Pour l’histoire, un chef d’Etat congolais s’opposait d’ailleurs à la qualification “enfant de rue”. _”La rue de fait pas d’enfant. Ce sont les parents qui font des enfants_”, disait-il.
A partir de cet instant, c’est le père, la mère, c’est le tuteur ou la tutrice que l’État doit interpeller.
Or, si on lui donne l’occasion de s’exprimer devant tous les Constant Mutamba réunis, le père ou la tutrice posera la question de savoir ce que l’État a fait pour le ou la mettre en position de sécuriser la vie de sa fille, de son fils pour ne pas devenir… Kuluna !

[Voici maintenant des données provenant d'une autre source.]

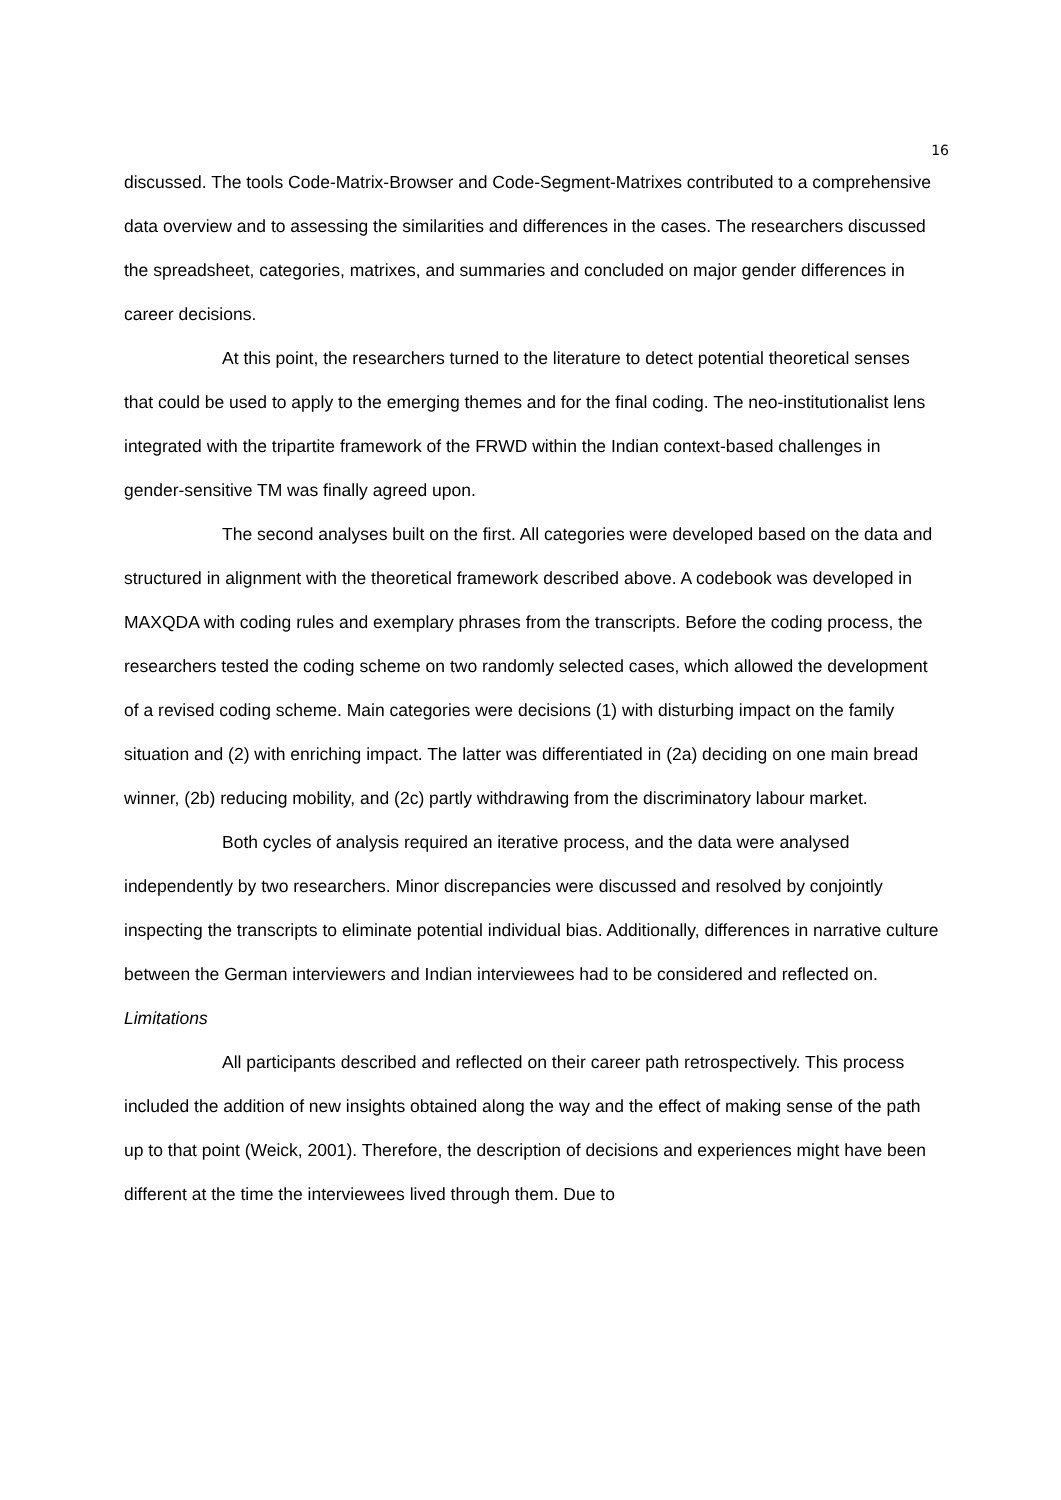16
discussed. The tools Code-Matrix-Browser and Code-Segment-Matrixes contributed to a comprehensive data overview and to assessing the similarities and differences in the cases. The researchers discussed the spreadsheet, categories, matrixes, and summaries and concluded on major gender differences in career decisions.
At this point, the researchers turned to the literature to detect potential theoretical senses that could be used to apply to the emerging themes and for the final coding. The neo-institutionalist lens integrated with the tripartite framework of the FRWD within the Indian context-based challenges in gender-sensitive TM was finally agreed upon.
The second analyses built on the first. All categories were developed based on the data and structured in alignment with the theoretical framework described above. A codebook was developed in MAXQDA with coding rules and exemplary phrases from the transcripts. Before the coding process, the researchers tested the coding scheme on two randomly selected cases, which allowed the development of a revised coding scheme. Main categories were decisions (1) with disturbing impact on the family situation and (2) with enriching impact. The latter was differentiated in (2a) deciding on one main bread winner, (2b) reducing mobility, and (2c) partly withdrawing from the discriminatory labour market.
Both cycles of analysis required an iterative process, and the data were analysed independently by two researchers. Minor discrepancies were discussed and resolved by conjointly inspecting the transcripts to eliminate potential individual bias. Additionally, differences in narrative culture between the German interviewers and Indian interviewees had to be considered and reflected on.
Limitations
All participants described and reflected on their career path retrospectively. This process included the addition of new insights obtained along the way and the effect of making sense of the path up to that point (Weick, 2001). Therefore, the description of decisions and experiences might have been different at the time the interviewees lived through them. Due to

Aucun de tous les Constant Mutamba d’hier ou d’aujourd’hui ne saura répondre à cette interpellation légitime.
Aussi, ayons le courage de l’accepter : le phénomène Kuluna n’est rien d’autre que la bave qui nous retombe sur le visage.
Grâce présidentielle
En attendant, constatons que le ministre d’État Constant Mutamba renvoie la balle (exécution de la peine de mort) dans le camp du Président de la République Félix Tshisekedi, animateur de la seule et unique Institution de la République à disposer du droit d’accorder la grâce présidentielle prévue à l’article 87 de la Constitution !
Pour l’heure, on applaudit.
Mais, le moment venu, le Chef de l’Etat va se retrouver seul devant sa conscience. Il devra choisir entre gracier (et ne pas appliquer la peine de mort) ou ne pas gracier (et autoriser la peine capitale !). Là, Constant Mutamba ne lui sera d’aucun secours, ni consolation.